The intersection with Bellona Avenue at the state highway's northern terminus in Lutherville was replaced with a roundabout in 1999. This roundabout was later removed and replaced with a standard intersection as part of reconstruction of MD 139 and I-695 around their interchange that started in 2008.

==Junction list==
This table only includes details for the portion of Charles Street designated MD 139.

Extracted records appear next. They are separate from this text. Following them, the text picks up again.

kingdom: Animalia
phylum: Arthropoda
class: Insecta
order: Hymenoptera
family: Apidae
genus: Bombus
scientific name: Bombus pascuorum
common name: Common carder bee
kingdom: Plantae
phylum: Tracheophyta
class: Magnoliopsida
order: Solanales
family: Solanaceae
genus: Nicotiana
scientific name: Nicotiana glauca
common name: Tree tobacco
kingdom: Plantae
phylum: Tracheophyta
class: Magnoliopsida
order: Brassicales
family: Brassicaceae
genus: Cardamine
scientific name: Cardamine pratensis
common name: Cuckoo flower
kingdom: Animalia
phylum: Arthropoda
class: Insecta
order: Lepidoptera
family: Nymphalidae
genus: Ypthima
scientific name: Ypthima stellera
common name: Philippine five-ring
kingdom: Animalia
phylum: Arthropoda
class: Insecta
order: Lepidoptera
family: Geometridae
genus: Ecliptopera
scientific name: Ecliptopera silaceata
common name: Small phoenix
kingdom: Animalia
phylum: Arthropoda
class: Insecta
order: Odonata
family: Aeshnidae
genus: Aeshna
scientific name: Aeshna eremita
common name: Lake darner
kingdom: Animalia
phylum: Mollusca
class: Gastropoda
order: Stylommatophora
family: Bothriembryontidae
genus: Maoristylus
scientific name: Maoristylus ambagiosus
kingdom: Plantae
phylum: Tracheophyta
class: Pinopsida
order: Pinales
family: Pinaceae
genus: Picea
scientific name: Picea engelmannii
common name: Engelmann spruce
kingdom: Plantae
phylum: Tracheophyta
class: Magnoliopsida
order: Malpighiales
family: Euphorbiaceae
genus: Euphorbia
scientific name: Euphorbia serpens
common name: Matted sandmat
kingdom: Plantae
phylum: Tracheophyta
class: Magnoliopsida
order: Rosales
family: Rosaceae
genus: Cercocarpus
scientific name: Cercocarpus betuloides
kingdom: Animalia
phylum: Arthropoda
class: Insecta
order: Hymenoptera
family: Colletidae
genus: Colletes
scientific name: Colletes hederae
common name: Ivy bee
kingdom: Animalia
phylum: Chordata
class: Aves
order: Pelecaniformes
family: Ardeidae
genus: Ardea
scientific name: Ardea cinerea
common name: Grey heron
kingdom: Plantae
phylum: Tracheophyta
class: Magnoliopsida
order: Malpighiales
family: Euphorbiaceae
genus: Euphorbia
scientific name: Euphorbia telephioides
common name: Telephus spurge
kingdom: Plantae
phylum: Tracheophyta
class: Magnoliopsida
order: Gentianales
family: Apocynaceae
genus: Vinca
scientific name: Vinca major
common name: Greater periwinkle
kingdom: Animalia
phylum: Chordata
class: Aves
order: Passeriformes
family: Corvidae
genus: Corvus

| County | Location | mi | km | Destinations | Notes |
| Baltimore City |  |  |  | Charles Street continues south as an unnumbered city street through Downtown Baltimore for 3.0 miles (4.8 km) toward the street's southern terminus at a dead end near Wells Street. |  |
| 0.00 | 0.00 | US 1 / US 40 Truck (North Avenue) | Southern terminus |
| 1.50 | 2.41 | University Parkway |  |
| 2.48 | 3.99 | Cold Spring Lane |  |
| 3.62 | 5.83 | Northern Parkway |  |
| Baltimore | Towson | 5.04 | 8.11 | MD 134 north (Bellona Avenue) / Bellona Avenue south | Southern terminus of MD 134 |
| Lutherville | 7.80 | 12.55 | I-695 (Baltimore Beltway) to I-83 – York, PA, Pikesville, Baltimore, Essex | I-695 Exit 25 |
| 7.89 | 12.70 | Bellona Avenue / Charles Street north | Northern terminus; intersection; Bellona Avenue is unsigned MD 139A (east) |
1.000 mi = 1.609 km; 1.000 km = 0.621 mi

==Auxiliary routes==
MD 139 has one current and one former auxiliary route in Lutherville. Both routes were designated in 2004 as notational upgrades to what were previously classified as ramps.
- MD 139A is the designation for the 0.07 mi section of Bellona Avenue from the northern terminus of MD 139 east to the exit ramp from westbound I-695.
- MD 139B was the designation for the 0.13 mi section of Bellona Avenue from the northern terminus of MD 139 west to the entrance ramp to westbound I-695. The route was decommissioned in 2012 following the transfer of the road to county maintenance.